_Assignment_
Lines with the string "Frosty" must each be copied from the listing.
- - - - -
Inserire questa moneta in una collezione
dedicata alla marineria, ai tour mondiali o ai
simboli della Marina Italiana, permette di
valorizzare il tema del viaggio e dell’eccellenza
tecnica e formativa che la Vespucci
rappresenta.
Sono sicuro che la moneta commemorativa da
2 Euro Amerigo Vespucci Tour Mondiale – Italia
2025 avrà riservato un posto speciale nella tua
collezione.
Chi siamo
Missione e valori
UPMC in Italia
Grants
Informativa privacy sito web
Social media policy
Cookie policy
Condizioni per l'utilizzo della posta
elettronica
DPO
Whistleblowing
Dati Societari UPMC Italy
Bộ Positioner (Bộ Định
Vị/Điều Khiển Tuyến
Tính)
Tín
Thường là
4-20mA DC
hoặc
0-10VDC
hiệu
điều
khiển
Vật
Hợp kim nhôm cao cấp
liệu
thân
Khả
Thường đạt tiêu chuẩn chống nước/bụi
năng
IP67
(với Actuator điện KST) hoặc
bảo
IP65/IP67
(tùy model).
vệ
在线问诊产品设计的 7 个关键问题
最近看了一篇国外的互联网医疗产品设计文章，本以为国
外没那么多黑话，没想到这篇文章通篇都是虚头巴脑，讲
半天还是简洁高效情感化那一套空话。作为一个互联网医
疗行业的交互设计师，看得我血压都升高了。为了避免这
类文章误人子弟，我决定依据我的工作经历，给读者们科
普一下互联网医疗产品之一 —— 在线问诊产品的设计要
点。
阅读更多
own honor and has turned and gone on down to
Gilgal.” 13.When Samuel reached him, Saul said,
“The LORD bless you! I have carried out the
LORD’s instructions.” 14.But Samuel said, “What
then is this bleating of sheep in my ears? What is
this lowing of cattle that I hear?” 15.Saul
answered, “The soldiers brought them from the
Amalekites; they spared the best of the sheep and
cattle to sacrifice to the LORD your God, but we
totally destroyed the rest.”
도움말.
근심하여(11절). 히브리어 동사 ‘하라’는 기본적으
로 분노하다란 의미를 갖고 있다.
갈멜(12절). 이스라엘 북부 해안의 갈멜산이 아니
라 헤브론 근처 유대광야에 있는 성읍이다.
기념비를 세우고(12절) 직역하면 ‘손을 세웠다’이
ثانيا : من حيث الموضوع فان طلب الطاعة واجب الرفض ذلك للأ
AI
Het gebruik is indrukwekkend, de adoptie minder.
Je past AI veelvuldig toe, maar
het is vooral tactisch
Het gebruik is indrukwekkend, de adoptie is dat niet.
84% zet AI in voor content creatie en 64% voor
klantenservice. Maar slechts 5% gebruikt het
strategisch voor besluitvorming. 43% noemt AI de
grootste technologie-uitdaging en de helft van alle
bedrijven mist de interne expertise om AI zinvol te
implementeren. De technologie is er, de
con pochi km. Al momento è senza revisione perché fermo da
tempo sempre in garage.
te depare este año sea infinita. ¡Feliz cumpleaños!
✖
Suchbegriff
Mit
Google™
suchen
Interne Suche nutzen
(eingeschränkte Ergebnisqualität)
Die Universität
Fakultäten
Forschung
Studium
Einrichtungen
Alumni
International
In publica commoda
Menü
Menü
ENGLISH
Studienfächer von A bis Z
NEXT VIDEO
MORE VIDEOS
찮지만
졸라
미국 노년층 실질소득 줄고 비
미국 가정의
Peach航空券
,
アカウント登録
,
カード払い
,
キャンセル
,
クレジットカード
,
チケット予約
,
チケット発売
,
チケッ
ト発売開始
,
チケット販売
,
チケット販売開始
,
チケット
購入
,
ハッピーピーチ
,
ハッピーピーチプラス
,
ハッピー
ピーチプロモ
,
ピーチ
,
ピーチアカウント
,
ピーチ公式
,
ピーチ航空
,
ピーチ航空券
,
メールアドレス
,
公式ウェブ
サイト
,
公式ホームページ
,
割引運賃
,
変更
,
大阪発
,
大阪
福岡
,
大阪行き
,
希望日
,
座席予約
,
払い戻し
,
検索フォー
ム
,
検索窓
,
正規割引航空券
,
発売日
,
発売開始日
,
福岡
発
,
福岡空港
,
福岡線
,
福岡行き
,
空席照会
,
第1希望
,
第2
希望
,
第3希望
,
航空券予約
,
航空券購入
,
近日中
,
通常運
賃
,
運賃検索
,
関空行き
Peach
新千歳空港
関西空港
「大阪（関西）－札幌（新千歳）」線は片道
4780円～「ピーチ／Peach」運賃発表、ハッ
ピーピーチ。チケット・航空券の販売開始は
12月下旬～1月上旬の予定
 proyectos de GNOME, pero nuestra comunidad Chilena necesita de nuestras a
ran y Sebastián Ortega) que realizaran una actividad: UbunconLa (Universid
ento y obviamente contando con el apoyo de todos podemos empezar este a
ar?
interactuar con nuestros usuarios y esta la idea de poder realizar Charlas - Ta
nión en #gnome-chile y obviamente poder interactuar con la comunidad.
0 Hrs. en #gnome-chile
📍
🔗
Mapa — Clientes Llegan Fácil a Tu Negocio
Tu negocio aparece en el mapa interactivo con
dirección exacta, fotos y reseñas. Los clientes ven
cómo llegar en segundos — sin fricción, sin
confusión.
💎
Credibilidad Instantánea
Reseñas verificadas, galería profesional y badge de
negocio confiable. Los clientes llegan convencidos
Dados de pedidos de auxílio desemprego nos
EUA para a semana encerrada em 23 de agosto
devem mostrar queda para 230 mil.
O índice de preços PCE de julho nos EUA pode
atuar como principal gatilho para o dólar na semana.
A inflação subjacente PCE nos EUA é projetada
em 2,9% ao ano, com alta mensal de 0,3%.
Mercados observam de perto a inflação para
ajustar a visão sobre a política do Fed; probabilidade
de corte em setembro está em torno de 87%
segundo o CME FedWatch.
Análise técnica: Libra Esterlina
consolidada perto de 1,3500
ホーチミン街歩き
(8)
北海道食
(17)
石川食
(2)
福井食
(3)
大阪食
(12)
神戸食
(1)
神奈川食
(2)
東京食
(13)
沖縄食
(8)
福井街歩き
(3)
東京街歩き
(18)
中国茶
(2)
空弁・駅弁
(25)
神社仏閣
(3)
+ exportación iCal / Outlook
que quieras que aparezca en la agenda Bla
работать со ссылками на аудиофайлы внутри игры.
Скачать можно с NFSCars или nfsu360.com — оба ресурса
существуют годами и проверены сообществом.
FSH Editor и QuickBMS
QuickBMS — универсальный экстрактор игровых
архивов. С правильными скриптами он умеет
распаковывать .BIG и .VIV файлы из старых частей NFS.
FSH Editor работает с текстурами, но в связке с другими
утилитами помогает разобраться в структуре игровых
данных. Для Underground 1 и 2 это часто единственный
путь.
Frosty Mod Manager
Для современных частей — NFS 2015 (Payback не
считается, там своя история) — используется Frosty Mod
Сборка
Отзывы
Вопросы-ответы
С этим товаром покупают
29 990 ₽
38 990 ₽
- - - - -
_Response_
Frosty Mod Manager
считается, там своя история) — используется Frosty Mod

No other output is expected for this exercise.